Довлатов и окрестности
Шрифт:
Каботажное плавание
Литература отличается от критики, как дальнее плавание от каботажного. Энциклопедия Брокгауза и Ефрона велеречиво объясняет, что каботажным называется «плавание от одного мыса к другому, прибрежное плавание, совершаемое при помощи одних навигационных устройств кораблевождения и не требующее астрономических средств». Каботажное плавание, конечно, проще, надежнее, безопаснее. В открытом море легко потеряться, но только там можно открыть Америку.

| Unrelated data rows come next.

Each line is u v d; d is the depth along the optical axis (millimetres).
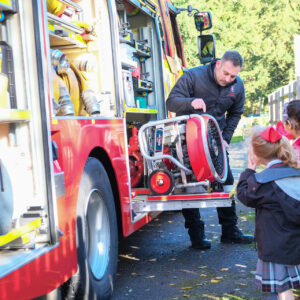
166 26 6832
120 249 5102
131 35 5578
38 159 2611
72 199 2998
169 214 6965
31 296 2408
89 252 3480
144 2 5820
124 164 4121
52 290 2631
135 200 4664
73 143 3057
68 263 2881
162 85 6207
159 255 4824
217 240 5340
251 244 5121
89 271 3223
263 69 40219
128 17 6246
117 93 4078
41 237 2631
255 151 2803
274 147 2723
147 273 4254
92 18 4074
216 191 4621
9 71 2582
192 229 4977
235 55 4762
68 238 2898
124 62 4902
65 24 3484
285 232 2609
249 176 2797
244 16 38250
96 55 4086
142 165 5273
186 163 4590
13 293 2262
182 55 8016
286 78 41938
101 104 4062
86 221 3242
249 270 4211
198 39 7426
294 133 3541
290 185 2637
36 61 2602
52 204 2613
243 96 5285
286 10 40062
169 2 7383
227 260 4547
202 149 4273
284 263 2605
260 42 39438
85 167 3297
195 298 3588
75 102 3572
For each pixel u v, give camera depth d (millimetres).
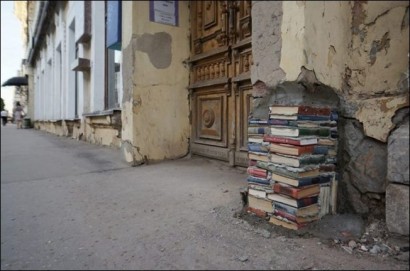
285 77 2350
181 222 2527
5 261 2006
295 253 1953
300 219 2217
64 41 13141
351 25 2527
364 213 2350
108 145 7668
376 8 2348
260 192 2469
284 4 2375
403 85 2156
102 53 8516
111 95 8352
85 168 4832
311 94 2369
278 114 2344
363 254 1922
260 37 2590
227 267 1835
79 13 9508
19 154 6469
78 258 2020
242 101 4266
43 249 2162
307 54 2244
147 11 4965
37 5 19578
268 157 2418
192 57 5266
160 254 2023
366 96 2377
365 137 2354
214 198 3070
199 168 4500
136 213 2791
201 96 5121
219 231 2318
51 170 4711
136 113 4883
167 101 5160
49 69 18391
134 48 4840
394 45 2236
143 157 4945
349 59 2506
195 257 1964
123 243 2209
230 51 4430
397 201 1976
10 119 34562
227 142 4559
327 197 2385
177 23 5258
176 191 3383
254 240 2152
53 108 16594
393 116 2172
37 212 2902
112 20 5742
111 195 3369
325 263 1832
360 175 2369
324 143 2369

Беда в том, что эра великих открытий кончилась. Карта вычерчена, а чтобы ее исправить, нужна самонадеянность гимназиста из Достоевского, который, как помнят читатели «Братьев Карамазовых», впервые увидев карту звездного неба, наутро принес ее исправленной.

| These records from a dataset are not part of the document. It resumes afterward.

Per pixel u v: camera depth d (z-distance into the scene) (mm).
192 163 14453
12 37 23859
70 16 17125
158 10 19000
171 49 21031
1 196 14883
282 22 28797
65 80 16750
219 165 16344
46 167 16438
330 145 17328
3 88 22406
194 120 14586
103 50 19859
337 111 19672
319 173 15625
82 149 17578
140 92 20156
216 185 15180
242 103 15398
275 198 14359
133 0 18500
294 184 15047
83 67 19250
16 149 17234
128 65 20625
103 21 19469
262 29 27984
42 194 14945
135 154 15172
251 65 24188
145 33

Скука монотонности рождает неутолимую жажду оригинального, что уже само по себе оригинально. Потребность в новых историях — признак Нового времени. Большую часть своей жизни искусство удовлетворялось старыми, обычно очень старыми историями, например — библейскими. Поменяв универсальные, всем знакомые сюжеты на авторский вымысел, литература стала так популярна, что за несколько веков исчерпала ограниченный запас историй. В ответ на вызов печатного станка появился модернизм. Если реалист рассказывал истории, то модернист рассказывал, как он рассказывает истории. Постмодернист ничего не рассказывает, он цитирует.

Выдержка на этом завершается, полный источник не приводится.